Tuesday 17 June 2008

Look at my Muscles -or- Doing the Lambeth Walk.


Our Lady of Walsingham's smaller processional statue is not very heavy and it does not need much muscle power to lift, but of course regular wanderers, used to my oblique references to things, will be unsurprised that this is yet another one. For it is not my muscles at which I want you to look, indeed so long has it been since I looked I should be surprised to find any there at all, it is the gallery of posturing muscles which are vying for your attention in the Church which I want you to look at, so bear with me and sit back reassured.
First contestant (and these are in no particular order) on the Charles Atlas Memorial Sanctuary is the Conservative African Lobby (yes, it's about the Anglican Communion, well done Mrs. McO'Flaherty).

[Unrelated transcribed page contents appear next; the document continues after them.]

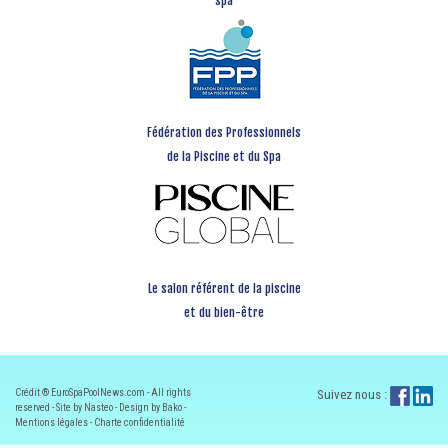
spa
Fédération des Professionnels
de la Piscine et du Spa
Le salon référent de la piscine
et du bien-être
Crédit ® EuroSpaPoolNews.com - All rights
Suivez nous :
reserved - Site by Nasteo - Design by Bako -
Mentions légales
-
Charte confidentialité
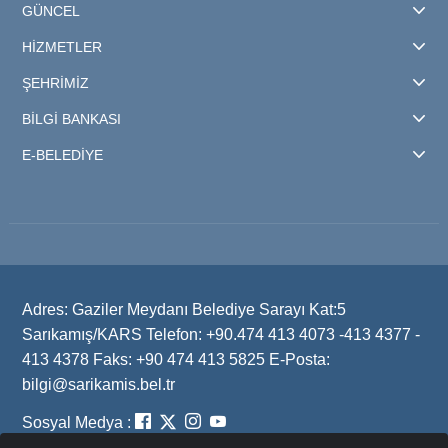
GÜNCEL
HİZMETLER
ŞEHRİMİZ
BİLGİ BANKASI
E-BELEDİYE
Adres: Gaziler Meydanı Belediye Sarayı Kat:5
Sarıkamış/KARS Telefon: +90.474 413 4073 -413 4377 -
413 4378 Faks: +90 474 413 5825 E-Posta:
bilgi@sarikamis.bel.tr
Sosyal Medya :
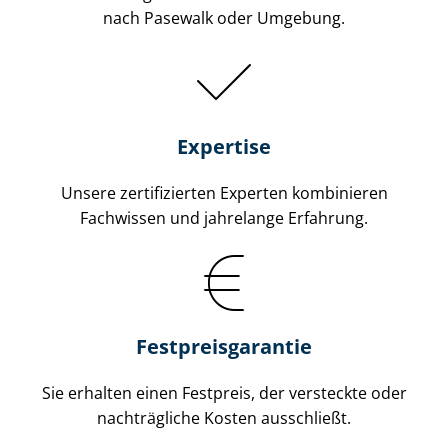
nach Pasewalk oder Umgebung.
Expertise
Unsere zertifizierten Experten kombinieren
Fachwissen und jahrelange Erfahrung.
Fest­preis­ga­ran­tie
Sie erhalten einen Festpreis, der versteckte oder
nachträgliche Kosten ausschließt.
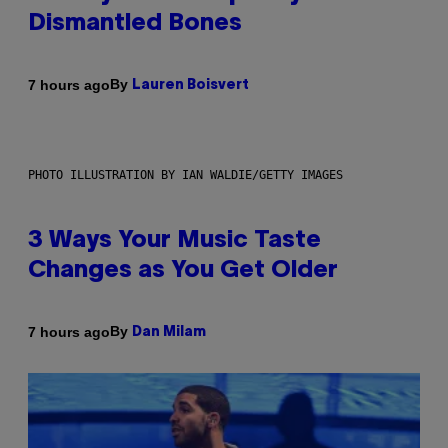
Dismantled Bones
By
7 hours ago
Lauren Boisvert
PHOTO ILLUSTRATION BY IAN WALDIE/GETTY IMAGES
3 Ways Your Music Taste
Changes as You Get Older
By
7 hours ago
Dan Milam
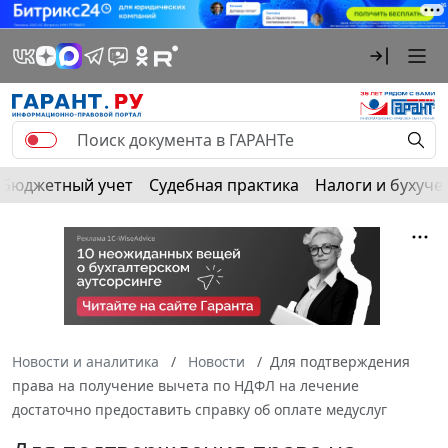
Бюджетный учет
Судебная практика
Налоги и бухуче
Новости и аналитика
Новости
Для подтверждения
права на получение вычета по НДФЛ на лечение
достаточно предоставить справку об оплате медуслуг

This lobby has muscles of great size, look at those huge Churches full of people, look at the seemingly orthodox teaching! Look at the attractive size of their membership! Indeed a force to be reckoned with and they are not afraid to roar. Next up is the American ECUSA lobby. They have intellectual muscle, for sure and they are convinced that they are forging a brave new future for the Church, no matter what it takes and look at the size of their wallet! And can you see the looks they are getting from the African lobby now! Goodness me, time for the next lobby, and what a very well dressed lot they are. You can smell the incense before you see them. This is the Traditional Catholic lobby and they have a big muscle to flex in the Church and they were founded to serve the Church and Christ, but they threaten to leave the show whenever anything goes wrong and take their muscle elsewhere. Next up is a reformed lobby, flexing muscles of fundamental Biblical reading, see them shaking the judges hands in a very firm way! And now nearly at the end is the gay bodybuilders, who have just put on such a very controversial show in London, but hang on, look at all those .....my goodness, him! and him! Well I never. Finally, and this is a sorry bunch, a never ending stream of bedraggled people of every shape and size, ah, it's the laity, never mind.
So, back in the world, what's that all about then? Well, it seems to me that there is a huge amount of posturing before this Summer brings the Synod and the Lambeth Conference. Every lobby in the Church is shouting and banging it's drum. Look! There's the Rector of Putney waving Gene Robinson's plane in and the Rector of Holy Trinity Brompton trying to shoot it down! Who's sick of this before it has already begun? From where I can see things, which is not such a bad position, to be honest, we all need to learn a little humility and judge a little less. I am sick and tired of people in my camp and other camps jumping up and down foaming at the mouth because of some perceived sleight on their position. We are ordained in the same way as any other Priest in the Church, to serve the same people of God. I will not, now or ever, affect superiority over any other human being, nor will I judge them for their differences to me. If there are those who cannot be content with working, in what I admit is a very difficult field, in difficult times, to the Glory of God and the salvation of souls then take heart from Newman, who laboured forth for the Oxford Movement saying Mass at the north End of the Holy Table until he finished in our communion, ridiculed and mocked.
The honest state of our position is that we have accepted Ordination, or training, or sacraments in a Church which is currently unstable, but we are the ones destabilising it! Not alone, for sure, but threatening to leave every five minutes to a Church which, to be frank, does not really want us, and to abandon our flocks is not only narcissistic, but sinful and judgemental. We have always been a very mixed bag of people in the Church of England and we have always gloried in this fact, for we are universal in our appeal. Now before Synod debates this very difficult issue, is not the time to be pretending to be Roman Catholic clergy, or affecting surprise that there are people not like us in the ranks. The people of this country do not want a fractured Church, the people of God deserve better of their Church and therefore of us. It is also not the time to be shouting louder than any other lobby, but the time for prayer and for asking God for forgiveness for our actions which sometimes cause division and upset. Of course, my friends, we are doing the work of God, but we must be able to see that other men and women of goodwill are doing so as well, in equally difficult places. Let's not join the destroyers, let's not attempt to turn the Church into something which it never was, but let us pray, remain faithful and trust in God. And stop whinging every time something happens that we do not like.
Right, you can get back to watching Doctor Who now, or whatever you were doing. I realise that many of you will not agree with this, or say 'yes. but they are wrong....', and that's fine, you're welcome to your opinion, just as I am to mine. But keep your eyes focused on the people of God, not your own nose! God is at work, I believe, in the coming months as He is in the last eternity of time. We may feel disheartened, we may lose the way in the dark, but we must keep walking. God who is present in war and fear as much as He is in peace and harmony is capable of meriting our trust and full faith. God who created the world and foresaw plague and famine also foresaw this strife and is worthy of our faith and demands our reflected love, for all His creation, not just the bits we like today.